Très populaire auprès des personnes souffrant de maladies chroniques inflammatoires (rhumatismes, endométriose, celles affectant l’intestin…), le régime anti-inflammatoire est-il vraiment efficace ? Sur le papier, il est intéressant. Il a les mêmes bases que le régime méditerranéen. Riche en végétaux, oméga 3, fibres et antioxydants, c’est une source abondante de nutriments ayant une action anti-inflammatoire. Mieux encore, des études montrent que ce type d’alimentation réduit des marqueurs d’inflammation chronique, comme la protéine C-réactive. Mais « ce n’est pas parce qu’on agit sur un marqueur d’inflammation qu’on agit sur les symptômes », souligne le Pr Sébastien Czernichow, coauteur de Arthrose, arthrite : je me soigne en mangeant (2024, éd. Solar).

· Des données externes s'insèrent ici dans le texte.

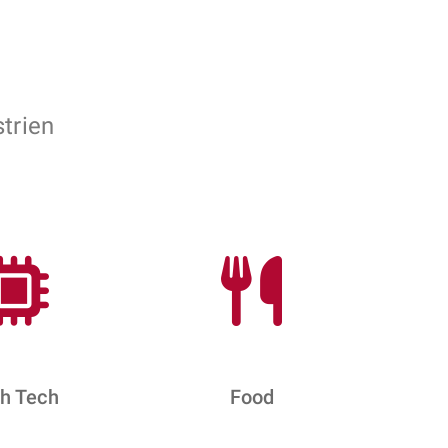
trien
h Tech
Food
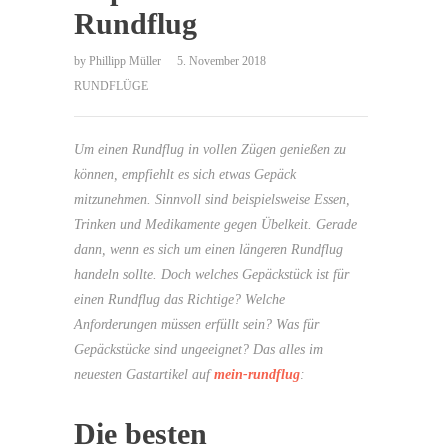
Rundflug
by
Phillipp Müller
5. November 2018
RUNDFLÜGE
Um einen Rundflug in vollen Zügen genießen zu
können, empfiehlt es sich etwas Gepäck
mitzunehmen. Sinnvoll sind beispielsweise Essen,
Trinken und Medikamente gegen Übelkeit. Gerade
dann, wenn es sich um einen längeren Rundflug
handeln sollte. Doch welches Gepäckstück ist für
einen Rundflug das Richtige? Welche
Anforderungen müssen erfüllt sein? Was für
Gepäckstücke sind ungeeignet? Das alles im
neuesten Gastartikel auf
mein-rundflug
:
Die besten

Suivre les principes de l’alimentation anti-inflammatoire s’avère de manière générale bénéfique, avec une diminution du risque de maladies cardiovasculaires, du diabète de type 2 et de certains cancers. Mais lorsqu’on s’intéresse à son impact sur des maladies à composante inflammatoire (polyarthrite rhumatoïde ou arthrose), les résultats sont moins certains et bien plus modestes. « Ces modifications diététiques ne doivent en aucun cas remplacer les médicaments, indique le Pr Czernichow. Elles apportent un réel bénéfice en plus des autres traitements, mais aucun essai clinique n’a encore prouvé que la diététique seule permettait de les éviter en cas de rhumatisme inflammatoire chronique. » À tester, donc, mais sans en attendre des miracles.
(1) Renewable Agriculture and Food Systems, Fardet et al., 04/08/21.